Modulare FPV-Drohnen und Anpassungsfähigkeit an die Front
Während einer jüngsten Online-Präsentation von Verteidigungstechnologien stellte Brave1 eine Reihe neuer Lösungen für FPV-Drohnen vor, darunter Module zur Nachführung und Zielerkennung sowie die ersten modularen FPV-Drohnen mit variablen Frequenzen und Blöcken. Diese Architektur ermöglicht es, das Gerät schnell an die sich ändernde Lage an der Front anzupassen – den Frequenzbereich bei der Gegenmaßnahmen gegen elektronische Kriegsführung zu wechseln oder die Blockkonfiguration an eine konkrete Aufgabe anzupassen. Die Gesamtheit dieser Lösungen deutet auf einen Übergang von einzelnen „intelligenten“ Modulen hin zu einer flexiblen Plattform-Ökosystem, in dem die autonome Zielansteuerung zur Standardoption und nicht zu einem experimentellen Add-on wird.

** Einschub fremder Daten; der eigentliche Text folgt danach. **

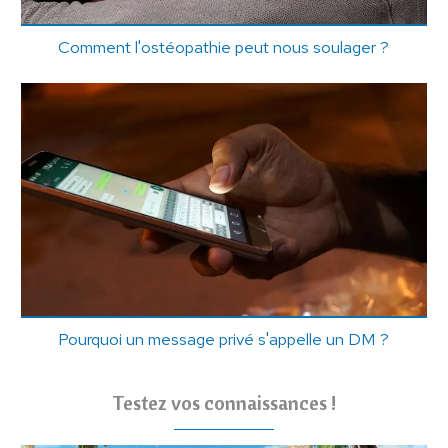
Comment l'ostéopathie peut nous soulager ?
Pourquoi un message privé s'appelle un DM ?
Testez vos connaissances !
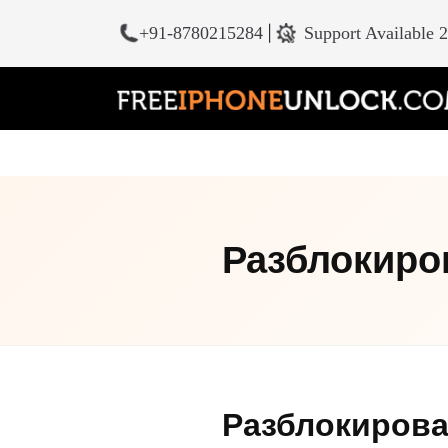
+91-8780215284
|
Support Available 
Разблокиров
Разблокирова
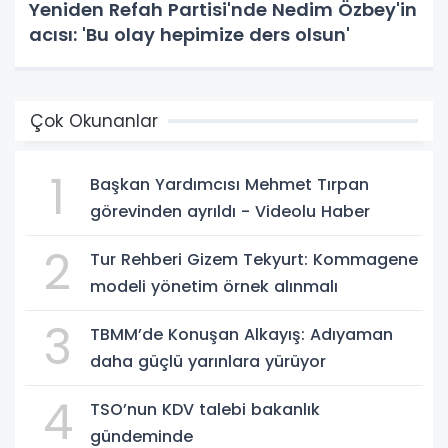
Yeniden Refah Partisi'nde Nedim Özbey'in
acısı: 'Bu olay hepimize ders olsun'
Çok Okunanlar
1
Başkan Yardımcısı Mehmet Tırpan
görevinden ayrıldı - Videolu Haber
2
Tur Rehberi Gizem Tekyurt: Kommagene
modeli yönetim örnek alınmalı
3
TBMM’de Konuşan Alkayış: Adıyaman
daha güçlü yarınlara yürüyor
4
TSO’nun KDV talebi bakanlık
gündeminde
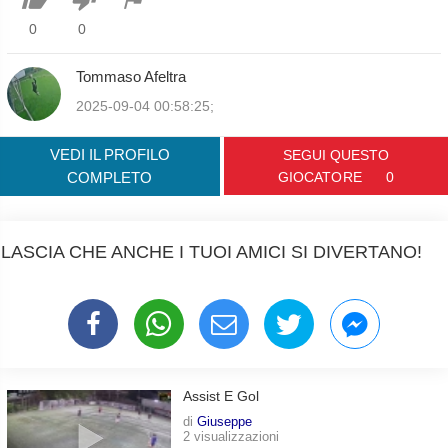
0
0
Tommaso Afeltra
2025-09-04 00:58:25;
VEDI IL PROFILO
SEGUI QUESTO
COMPLETO
GIOCATORE
0
LASCIA CHE ANCHE I TUOI AMICI SI DIVERTANO!
Assist E Gol
di
Giuseppe
2 visualizzazioni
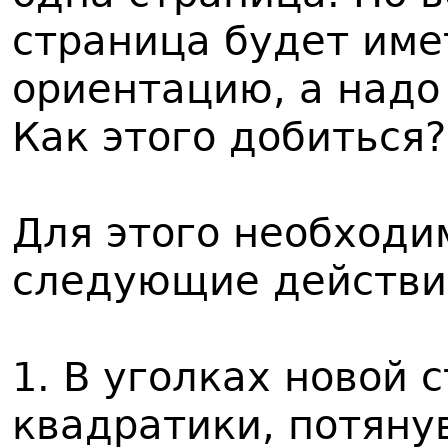
страница будет име
ориентацию, а над
Как этого добиться?
Для этого необходи
следующие действи
1. В уголках новой 
квадратики, потяну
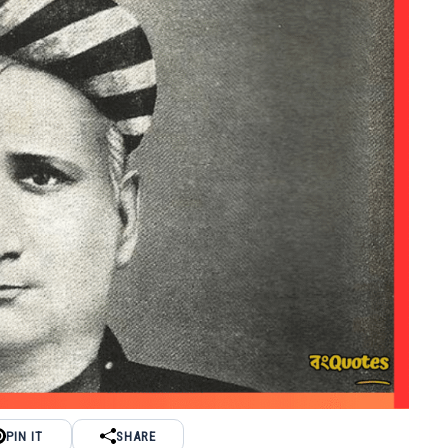
PIN IT
SHARE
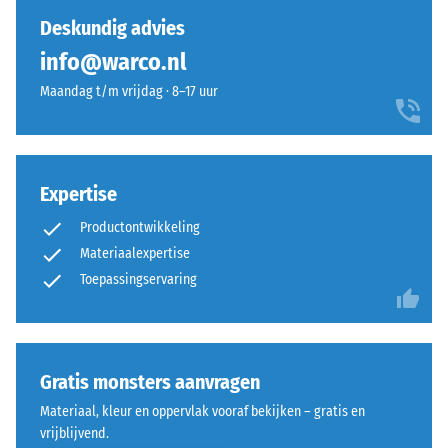
van
gedrukt.
Deskundig advies
de
De
onderzijde
info@warco.nl
resulterende
indringingsdiepte
Maandag t/m vrijdag · 8–17 uur
wordt
direct
De
na
onderzijde
het
Expertise
is
aanbrengen
Productontwikkeling
vlak
van
Materiaalexpertise
en
de
Toepassingservaring
heeft
belasting
geen
gemeten
structuur.
en
Het
vervolgens
product
op
Gratis monsters aanvragen
rust
regelmatige
Materiaal, kleur en oppervlak vooraf bekijken – gratis en
met
tijdstippen
vrijblijvend.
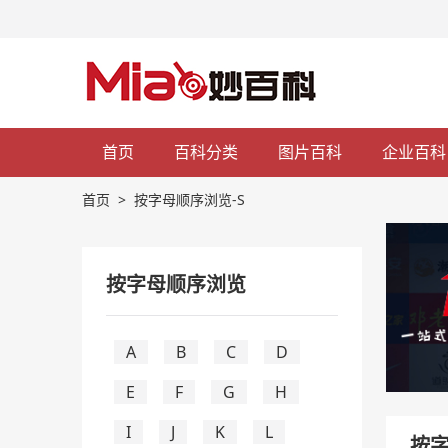
首页
百科分类
图片百科
企业百科
首页
>
按字母顺序浏览-S
按字母顺序浏览
A
B
C
D
E
F
G
H
I
J
K
L
按字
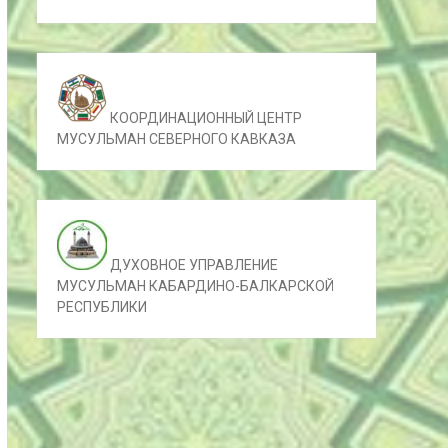
КООРДИНАЦИОННЫЙ ЦЕНТР
МУСУЛЬМАН СЕВЕРНОГО КАВКАЗА
ДУХОВНОЕ УПРАВЛЕНИЕ
МУСУЛЬМАН КАБАРДИНО-БАЛКАРСКОЙ
РЕСПУБЛИКИ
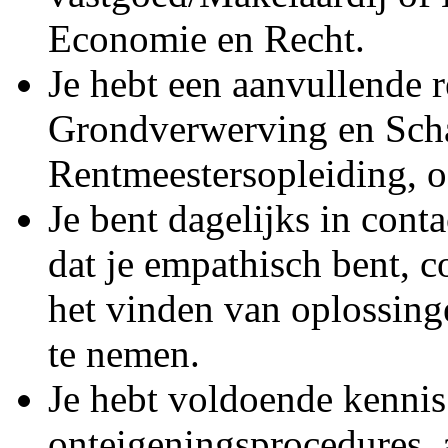
Economie en Recht.
Je hebt een aanvullende r
Grondverwerving en Sch
Rentmeestersopleiding, of
Je bent dagelijks in cont
dat je empathisch bent, c
het vinden van oplossinge
te nemen.
Je hebt voldoende kennis 
onteigeningsprocedures,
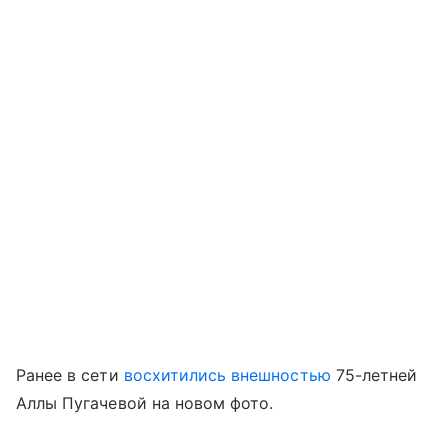
Ранее в сети
восхитились внешностью
75-летней
Аллы Пугачевой на новом фото.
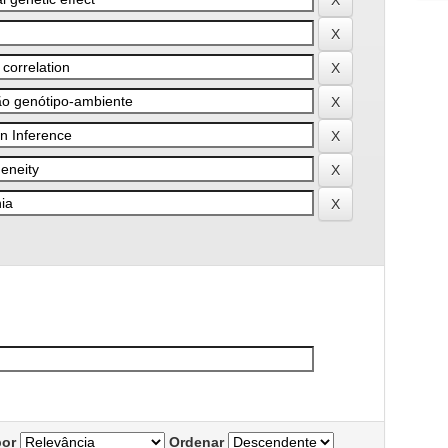
por
Ordenar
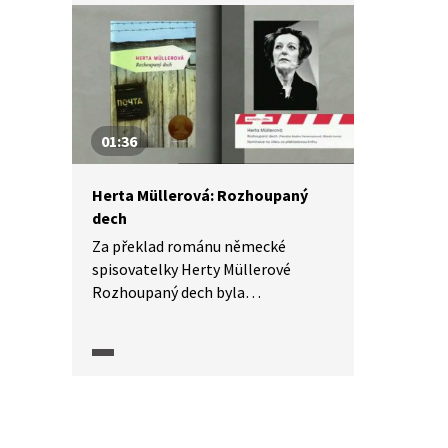
01:36
Herta Müllerová: Rozhoupaný
dech
Za překlad románu německé
spisovatelky Herty Müllerové
Rozhoupaný dech byla
spisovatelka, literární historička,
scénáristka, překladatelka
německých děl a dramaturgyně
Radka Denemarková v roce 2011
nominována na literární ocenění
Magnesia Litera. O čem autorčin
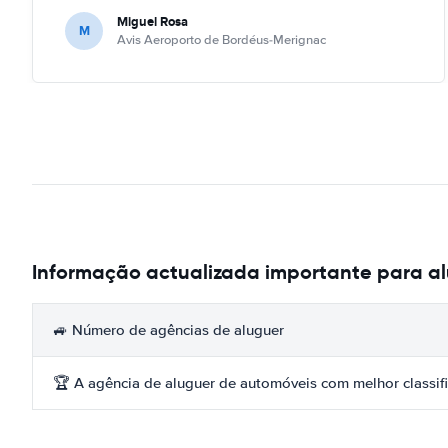
Miguel Rosa
M
Avis Aeroporto de Bordéus-Merignac
Informação actualizada importante para al
🚙 Número de agências de aluguer
🏆 A agência de aluguer de automóveis com melhor classif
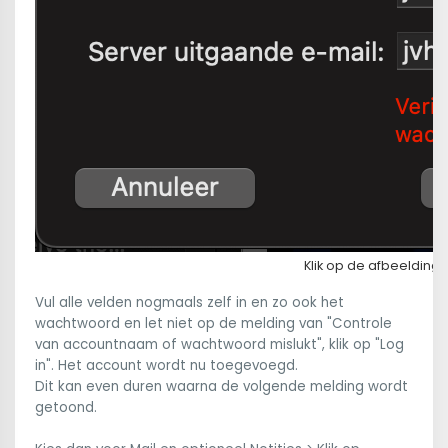
Klik op de afbeelding
Vul alle velden nogmaals zelf in en zo ook het
wachtwoord en let niet op de melding van "Controle
van accountnaam of wachtwoord mislukt", klik op "Log
in". Het account wordt nu toegevoegd.
Dit kan even duren waarna de volgende melding wordt
getoond.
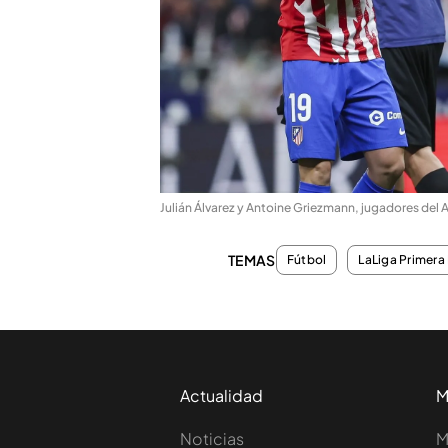
Julián Álvarez y Antoine Griezmann, jugadores del 
TEMAS
Fútbol
LaLiga Primera 
Actualidad
M
Noticias
M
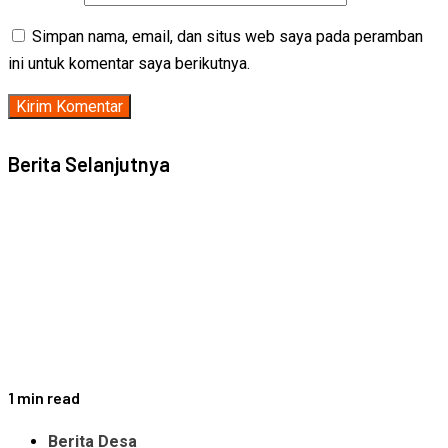
Simpan nama, email, dan situs web saya pada peramban
ini untuk komentar saya berikutnya.
Berita Selanjutnya
1 min read
Berita Desa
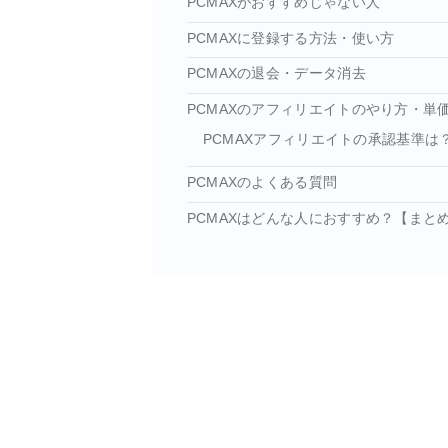
PCMAXがおすすめじゃない人
PCMAXに登録する方法・使い方
PCMAXの退会・データ消去
PCMAXのアフィリエイトのやり方・単
PCMAXアフィリエイトの承認基準は
PCMAXのよくある質問
PCMAXはどんな人におすすめ？【まと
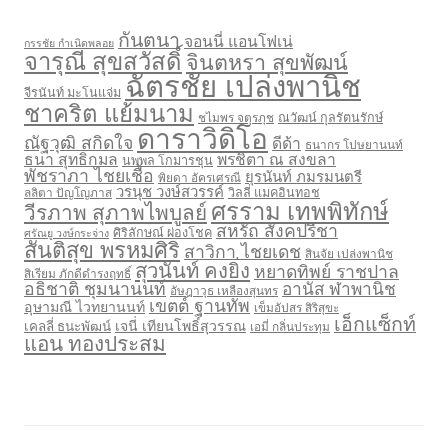
กันตนา
จอนนี่ แอนโฟเน่
กรรชัย กำเนิดพลอย
จารุณี สุขสวัสดิ์
จินตหรา สุขพัฒน์
ฉัตรชัย เปล่งพานิช
จีรนันท์ มะโนแจ่ม
ชาคริต แย้มนาม
ชไมพร จตุรภุช
ณวัฒน์ กุลรัตนรักษ์
ดาราวิดิโอ
ณัฐวุฒิ สกิดใจ
ดีด้า
ธนากร โปษยานนท์
ธนา สุทธิกมล
พรชิตา ณ สงขลา
นพพล โกมารชุน
พัชราภา ไชยเชื้อ
ยุรนันท์ ภมรมนตรี
พิยดา อัครเศรณี
วรนุช วงษ์สวรรค์
ลลิตา ปัญโญภาส
วิลลี่ แมคอินทอช
ศรราม เทพพิทักษ์
วีรภาพ สุภาพไพบูลย์
สหรัถ สังคปรีชา
ศิริลักษณ์ ผ่องโชค
ศรัณยู วงษ์กระจ่าง
สันติสุข พรหมศิริ
สาวิกา ไชยเดช
สินจัย เปล่งพานิช
สุวนันท์ คงยิ่ง
หยาดทิพย์ ราชปาล
สิเรียม ภักดีดำรงฤทธิ์
อธิชาติ ชุมนานนท์
อานัส ฬาพานิช
อัษฎาวุธ เหลืองสุนทร
เขตต์ ฐานทัพ
อุษามณี ไวทยานนท์
เข็มอัปสร สิริสุขะ
เอ็กแซ็กท์
เจนี่ เทียนโพธิ์สุวรรณ
เคลลี่ ธนะพัฒน์
เอมี่ กลิ่นประทุม
แอน ทองประสม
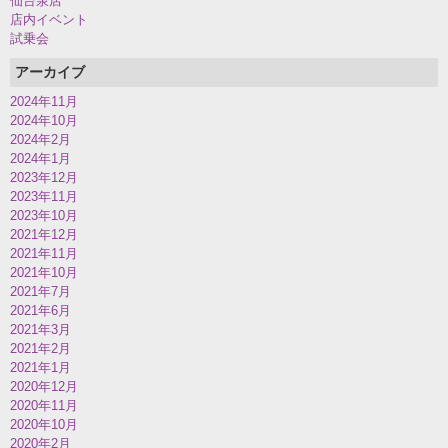
仙台泉店
店内イベント
試乗会
アーカイブ
2024年11月
2024年10月
2024年2月
2024年1月
2023年12月
2023年11月
2023年10月
2021年12月
2021年11月
2021年10月
2021年7月
2021年6月
2021年3月
2021年2月
2021年1月
2020年12月
2020年11月
2020年10月
2020年2月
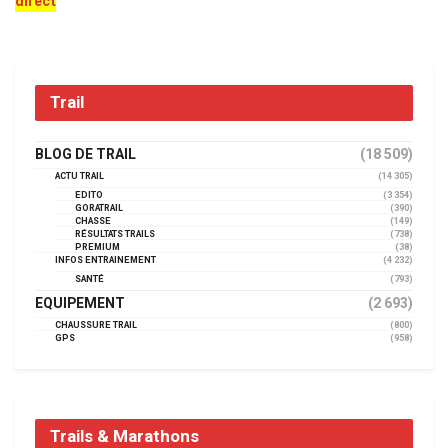
direct
Trail
BLOG DE TRAIL
(18 509)
ACTU TRAIL
(14 305)
EDITO
(3 354)
GORATRAIL
(390)
CHASSE
(149)
RÉSULTATS TRAILS
(738)
PREMIUM
(38)
INFOS ENTRAINEMENT
(4 232)
SANTÉ
(793)
EQUIPEMENT
(2 693)
CHAUSSURE TRAIL
(800)
GPS
(958)
Trails & Marathons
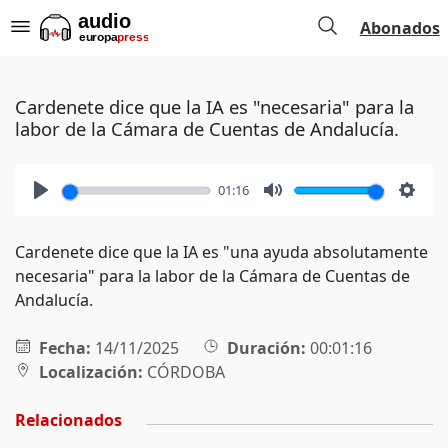
Abonados
Cardenete dice que la IA es "necesaria" para la
labor de la Cámara de Cuentas de Andalucía.
01:16
Play
Mute
Setti
Cardenete dice que la IA es "una ayuda absolutamente
necesaria" para la labor de la Cámara de Cuentas de
Andalucía.
Fecha:
14/11/2025
Duración:
00:01:16
Localización:
CÓRDOBA
Relacionados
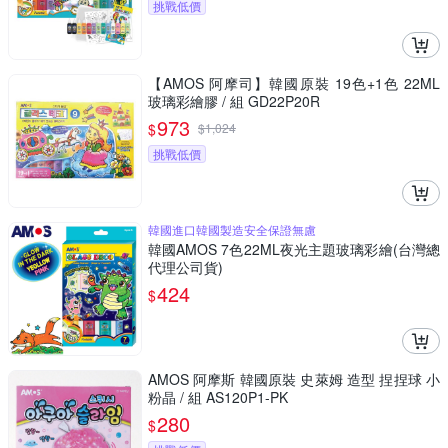
挑戰低價
【AMOS 阿摩司】韓國原裝 19色+1色 22ML
玻璃彩繪膠 / 組 GD22P20R
973
$
$
1,024
挑戰低價
韓國進口韓國製造安全保證無慮
韓國AMOS 7色22ML夜光主題玻璃彩繪(台灣總
代理公司貨)
424
$
AMOS 阿摩斯 韓國原裝 史萊姆 造型 捏捏球 小
粉晶 / 組 AS120P1-PK
280
$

Wer trifft die Entscheidung über den Einsatz
Brave1 betonte ausdrücklich, dass die Entscheidung über die Anwendung der Funktion zur automatischen Nachführung während konkreter Missionen unmittelbar von den Militärangehörigen selbst getroffen wird. Die Technologie positioniert sich somit als Werkzeug, das die Möglichkeiten des Operators erweitert, und nicht als System, das eigenständig Kampfbeschlüsse fasst. Diese Einschränkung ist aus der Perspektive der Einsatzdoktrin wichtig: Die Autonomie ist auf die Phase der Nachführung nach der Erfassung des Ziels durch den Menschen beschränkt, was dem Militärangehörigen die endgültige Kontrolle über den Treffer erhält.